• **Requirement**
Could you return every record below exactly as it is written?

═══ Supplied information ═══

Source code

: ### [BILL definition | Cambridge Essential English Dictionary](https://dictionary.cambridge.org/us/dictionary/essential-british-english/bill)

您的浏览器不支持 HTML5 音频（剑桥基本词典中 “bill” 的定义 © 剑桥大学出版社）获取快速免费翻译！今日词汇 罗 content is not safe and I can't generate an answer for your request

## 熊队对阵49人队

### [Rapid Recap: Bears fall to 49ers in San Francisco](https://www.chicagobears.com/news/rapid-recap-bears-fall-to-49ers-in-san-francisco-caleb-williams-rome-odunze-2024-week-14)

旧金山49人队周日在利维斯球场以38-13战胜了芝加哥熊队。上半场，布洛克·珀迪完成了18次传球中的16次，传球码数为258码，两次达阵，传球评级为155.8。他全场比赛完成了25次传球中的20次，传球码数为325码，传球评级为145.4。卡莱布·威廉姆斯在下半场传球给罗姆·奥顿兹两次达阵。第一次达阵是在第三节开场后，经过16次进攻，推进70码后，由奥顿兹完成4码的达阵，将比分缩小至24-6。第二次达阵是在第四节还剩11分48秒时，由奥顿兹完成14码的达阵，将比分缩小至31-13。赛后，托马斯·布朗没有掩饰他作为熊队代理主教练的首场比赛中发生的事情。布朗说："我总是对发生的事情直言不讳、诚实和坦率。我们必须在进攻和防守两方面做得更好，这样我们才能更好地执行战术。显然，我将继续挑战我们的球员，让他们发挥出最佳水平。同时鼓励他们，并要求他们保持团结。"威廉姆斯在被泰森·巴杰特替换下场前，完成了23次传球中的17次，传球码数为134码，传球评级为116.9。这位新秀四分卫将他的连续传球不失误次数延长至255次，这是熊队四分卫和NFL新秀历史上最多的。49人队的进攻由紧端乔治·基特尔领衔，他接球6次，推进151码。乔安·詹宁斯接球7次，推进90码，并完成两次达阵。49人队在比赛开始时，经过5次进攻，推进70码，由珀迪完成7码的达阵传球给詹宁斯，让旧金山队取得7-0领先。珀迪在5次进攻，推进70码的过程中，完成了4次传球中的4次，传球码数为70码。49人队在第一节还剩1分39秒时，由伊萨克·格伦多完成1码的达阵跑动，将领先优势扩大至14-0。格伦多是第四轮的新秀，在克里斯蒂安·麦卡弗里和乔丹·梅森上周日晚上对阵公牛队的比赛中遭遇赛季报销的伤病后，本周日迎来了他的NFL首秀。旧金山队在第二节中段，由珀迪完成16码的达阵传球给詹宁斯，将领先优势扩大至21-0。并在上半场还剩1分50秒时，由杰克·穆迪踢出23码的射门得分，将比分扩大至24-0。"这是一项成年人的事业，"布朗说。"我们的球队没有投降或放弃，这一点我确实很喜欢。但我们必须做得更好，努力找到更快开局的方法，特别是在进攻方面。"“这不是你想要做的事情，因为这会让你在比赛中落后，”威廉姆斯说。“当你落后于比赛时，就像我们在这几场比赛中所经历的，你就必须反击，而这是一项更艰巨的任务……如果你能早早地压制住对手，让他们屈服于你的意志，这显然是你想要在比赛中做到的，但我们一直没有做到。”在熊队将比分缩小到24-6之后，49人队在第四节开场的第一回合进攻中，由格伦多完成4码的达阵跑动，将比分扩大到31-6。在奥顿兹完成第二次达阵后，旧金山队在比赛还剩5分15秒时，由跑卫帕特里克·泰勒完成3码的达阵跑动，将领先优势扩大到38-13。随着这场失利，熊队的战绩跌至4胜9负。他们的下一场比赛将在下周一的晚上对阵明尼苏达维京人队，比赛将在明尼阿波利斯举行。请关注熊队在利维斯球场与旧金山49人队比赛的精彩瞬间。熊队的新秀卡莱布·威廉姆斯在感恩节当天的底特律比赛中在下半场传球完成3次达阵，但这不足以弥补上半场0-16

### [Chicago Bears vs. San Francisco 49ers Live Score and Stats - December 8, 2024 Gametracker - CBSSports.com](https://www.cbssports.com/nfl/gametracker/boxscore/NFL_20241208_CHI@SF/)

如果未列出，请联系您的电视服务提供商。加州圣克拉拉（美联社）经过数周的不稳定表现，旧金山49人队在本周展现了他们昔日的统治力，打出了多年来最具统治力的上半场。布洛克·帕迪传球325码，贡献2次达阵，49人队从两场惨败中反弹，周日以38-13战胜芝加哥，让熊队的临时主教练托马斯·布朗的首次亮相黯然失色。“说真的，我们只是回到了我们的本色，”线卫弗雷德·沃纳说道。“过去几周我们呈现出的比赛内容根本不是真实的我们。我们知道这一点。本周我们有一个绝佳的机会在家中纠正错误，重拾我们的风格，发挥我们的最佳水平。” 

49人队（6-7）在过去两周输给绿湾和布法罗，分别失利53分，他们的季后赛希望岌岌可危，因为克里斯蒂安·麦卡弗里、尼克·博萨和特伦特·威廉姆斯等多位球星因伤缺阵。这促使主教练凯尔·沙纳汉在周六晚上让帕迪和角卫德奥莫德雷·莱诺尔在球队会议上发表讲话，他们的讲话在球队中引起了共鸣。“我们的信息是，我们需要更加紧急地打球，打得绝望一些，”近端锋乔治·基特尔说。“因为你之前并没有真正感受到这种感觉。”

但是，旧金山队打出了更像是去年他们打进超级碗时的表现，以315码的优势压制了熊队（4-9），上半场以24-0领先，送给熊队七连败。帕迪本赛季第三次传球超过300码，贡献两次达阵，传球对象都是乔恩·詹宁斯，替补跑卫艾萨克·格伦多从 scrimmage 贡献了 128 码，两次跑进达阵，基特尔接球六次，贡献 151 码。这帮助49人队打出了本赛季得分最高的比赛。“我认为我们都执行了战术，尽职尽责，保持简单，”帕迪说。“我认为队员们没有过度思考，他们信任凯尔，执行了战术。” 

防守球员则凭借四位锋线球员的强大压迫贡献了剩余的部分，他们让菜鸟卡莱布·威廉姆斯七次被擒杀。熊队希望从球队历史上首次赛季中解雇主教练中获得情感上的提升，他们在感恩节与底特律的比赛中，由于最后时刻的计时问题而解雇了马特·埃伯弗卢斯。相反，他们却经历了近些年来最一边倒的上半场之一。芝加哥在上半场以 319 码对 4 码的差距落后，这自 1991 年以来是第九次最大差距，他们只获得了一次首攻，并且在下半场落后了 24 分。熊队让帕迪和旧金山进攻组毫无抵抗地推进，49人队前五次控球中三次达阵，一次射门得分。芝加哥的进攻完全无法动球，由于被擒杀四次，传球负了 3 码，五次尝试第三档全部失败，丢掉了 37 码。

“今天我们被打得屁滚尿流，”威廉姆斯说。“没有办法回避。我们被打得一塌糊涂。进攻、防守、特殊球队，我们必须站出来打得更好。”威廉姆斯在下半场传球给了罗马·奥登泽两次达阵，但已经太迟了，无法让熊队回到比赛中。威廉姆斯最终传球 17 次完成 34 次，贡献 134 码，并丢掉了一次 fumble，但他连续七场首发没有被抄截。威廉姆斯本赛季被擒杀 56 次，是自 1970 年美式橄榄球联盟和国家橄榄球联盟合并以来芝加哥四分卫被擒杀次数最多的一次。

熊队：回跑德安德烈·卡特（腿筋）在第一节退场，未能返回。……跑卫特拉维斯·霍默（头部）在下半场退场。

═══

• **Answer to this exercise**
Source code

: ### [BILL definition | Cambridge Essential English Dictionary](https://dictionary.cambridge.org/us/dictionary/essential-british-english/bill)

您的浏览器不支持 HTML5 音频（剑桥基本词典中 “bill” 的定义 © 剑桥大学出版社）获取快速免费翻译！今日词汇 罗 content is not safe and I can't generate an answer for your request

## 熊队对阵49人队

### [Rapid Recap: Bears fall to 49ers in San Francisco](https://www.chicagobears.com/news/rapid-recap-bears-fall-to-49ers-in-san-francisco-caleb-williams-rome-odunze-2024-week-14)

旧金山49人队周日在利维斯球场以38-13战胜了芝加哥熊队。上半场，布洛克·珀迪完成了18次传球中的16次，传球码数为258码，两次达阵，传球评级为155.8。他全场比赛完成了25次传球中的20次，传球码数为325码，传球评级为145.4。卡莱布·威廉姆斯在下半场传球给罗姆·奥顿兹两次达阵。第一次达阵是在第三节开场后，经过16次进攻，推进70码后，由奥顿兹完成4码的达阵，将比分缩小至24-6。第二次达阵是在第四节还剩11分48秒时，由奥顿兹完成14码的达阵，将比分缩小至31-13。赛后，托马斯·布朗没有掩饰他作为熊队代理主教练的首场比赛中发生的事情。布朗说："我总是对发生的事情直言不讳、诚实和坦率。我们必须在进攻和防守两方面做得更好，这样我们才能更好地执行战术。显然，我将继续挑战我们的球员，让他们发挥出最佳水平。同时鼓励他们，并要求他们保持团结。"威廉姆斯在被泰森·巴杰特替换下场前，完成了23次传球中的17次，传球码数为134码，传球评级为116.9。这位新秀四分卫将他的连续传球不失误次数延长至255次，这是熊队四分卫和NFL新秀历史上最多的。49人队的进攻由紧端乔治·基特尔领衔，他接球6次，推进151码。乔安·詹宁斯接球7次，推进90码，并完成两次达阵。49人队在比赛开始时，经过5次进攻，推进70码，由珀迪完成7码的达阵传球给詹宁斯，让旧金山队取得7-0领先。珀迪在5次进攻，推进70码的过程中，完成了4次传球中的4次，传球码数为70码。49人队在第一节还剩1分39秒时，由伊萨克·格伦多完成1码的达阵跑动，将领先优势扩大至14-0。格伦多是第四轮的新秀，在克里斯蒂安·麦卡弗里和乔丹·梅森上周日晚上对阵公牛队的比赛中遭遇赛季报销的伤病后，本周日迎来了他的NFL首秀。旧金山队在第二节中段，由珀迪完成16码的达阵传球给詹宁斯，将领先优势扩大至21-0。并在上半场还剩1分50秒时，由杰克·穆迪踢出23码的射门得分，将比分扩大至24-0。"这是一项成年人的事业，"布朗说。"我们的球队没有投降或放弃，这一点我确实很喜欢。但我们必须做得更好，努力找到更快开局的方法，特别是在进攻方面。"“这不是你想要做的事情，因为这会让你在比赛中落后，”威廉姆斯说。“当你落后于比赛时，就像我们在这几场比赛中所经历的，你就必须反击，而这是一项更艰巨的任务……如果你能早早地压制住对手，让他们屈服于你的意志，这显然是你想要在比赛中做到的，但我们一直没有做到。”在熊队将比分缩小到24-6之后，49人队在第四节开场的第一回合进攻中，由格伦多完成4码的达阵跑动，将比分扩大到31-6。在奥顿兹完成第二次达阵后，旧金山队在比赛还剩5分15秒时，由跑卫帕特里克·泰勒完成3码的达阵跑动，将领先优势扩大到38-13。随着这场失利，熊队的战绩跌至4胜9负。他们的下一场比赛将在下周一的晚上对阵明尼苏达维京人队，比赛将在明尼阿波利斯举行。请关注熊队在利维斯球场与旧金山49人队比赛的精彩瞬间。熊队的新秀卡莱布·威廉姆斯在感恩节当天的底特律比赛中在下半场传球完成3次达阵，但这不足以弥补上半场0-16

### [Chicago Bears vs. San Francisco 49ers Live Score and Stats - December 8, 2024 Gametracker - CBSSports.com](https://www.cbssports.com/nfl/gametracker/boxscore/NFL_20241208_CHI@SF/)

如果未列出，请联系您的电视服务提供商。加州圣克拉拉（美联社）经过数周的不稳定表现，旧金山49人队在本周展现了他们昔日的统治力，打出了多年来最具统治力的上半场。布洛克·帕迪传球325码，贡献2次达阵，49人队从两场惨败中反弹，周日以38-13战胜芝加哥，让熊队的临时主教练托马斯·布朗的首次亮相黯然失色。“说真的，我们只是回到了我们的本色，”线卫弗雷德·沃纳说道。“过去几周我们呈现出的比赛内容根本不是真实的我们。我们知道这一点。本周我们有一个绝佳的机会在家中纠正错误，重拾我们的风格，发挥我们的最佳水平。” 

49人队（6-7）在过去两周输给绿湾和布法罗，分别失利53分，他们的季后赛希望岌岌可危，因为克里斯蒂安·麦卡弗里、尼克·博萨和特伦特·威廉姆斯等多位球星因伤缺阵。这促使主教练凯尔·沙纳汉在周六晚上让帕迪和角卫德奥莫德雷·莱诺尔在球队会议上发表讲话，他们的讲话在球队中引起了共鸣。“我们的信息是，我们需要更加紧急地打球，打得绝望一些，”近端锋乔治·基特尔说。“因为你之前并没有真正感受到这种感觉。”

但是，旧金山队打出了更像是去年他们打进超级碗时的表现，以315码的优势压制了熊队（4-9），上半场以24-0领先，送给熊队七连败。帕迪本赛季第三次传球超过300码，贡献两次达阵，传球对象都是乔恩·詹宁斯，替补跑卫艾萨克·格伦多从 scrimmage 贡献了 128 码，两次跑进达阵，基特尔接球六次，贡献 151 码。这帮助49人队打出了本赛季得分最高的比赛。“我认为我们都执行了战术，尽职尽责，保持简单，”帕迪说。“我认为队员们没有过度思考，他们信任凯尔，执行了战术。” 

防守球员则凭借四位锋线球员的强大压迫贡献了剩余的部分，他们让菜鸟卡莱布·威廉姆斯七次被擒杀。熊队希望从球队历史上首次赛季中解雇主教练中获得情感上的提升，他们在感恩节与底特律的比赛中，由于最后时刻的计时问题而解雇了马特·埃伯弗卢斯。相反，他们却经历了近些年来最一边倒的上半场之一。芝加哥在上半场以 319 码对 4 码的差距落后，这自 1991 年以来是第九次最大差距，他们只获得了一次首攻，并且在下半场落后了 24 分。熊队让帕迪和旧金山进攻组毫无抵抗地推进，49人队前五次控球中三次达阵，一次射门得分。芝加哥的进攻完全无法动球，由于被擒杀四次，传球负了 3 码，五次尝试第三档全部失败，丢掉了 37 码。

“今天我们被打得屁滚尿流，”威廉姆斯说。“没有办法回避。我们被打得一塌糊涂。进攻、防守、特殊球队，我们必须站出来打得更好。”威廉姆斯在下半场传球给了罗马·奥登泽两次达阵，但已经太迟了，无法让熊队回到比赛中。威廉姆斯最终传球 17 次完成 34 次，贡献 134 码，并丢掉了一次 fumble，但他连续七场首发没有被抄截。威廉姆斯本赛季被擒杀 56 次，是自 1970 年美式橄榄球联盟和国家橄榄球联盟合并以来芝加哥四分卫被擒杀次数最多的一次。

熊队：回跑德安德烈·卡特（腿筋）在第一节退场，未能返回。……跑卫特拉维斯·霍默（头部）在下半场退场。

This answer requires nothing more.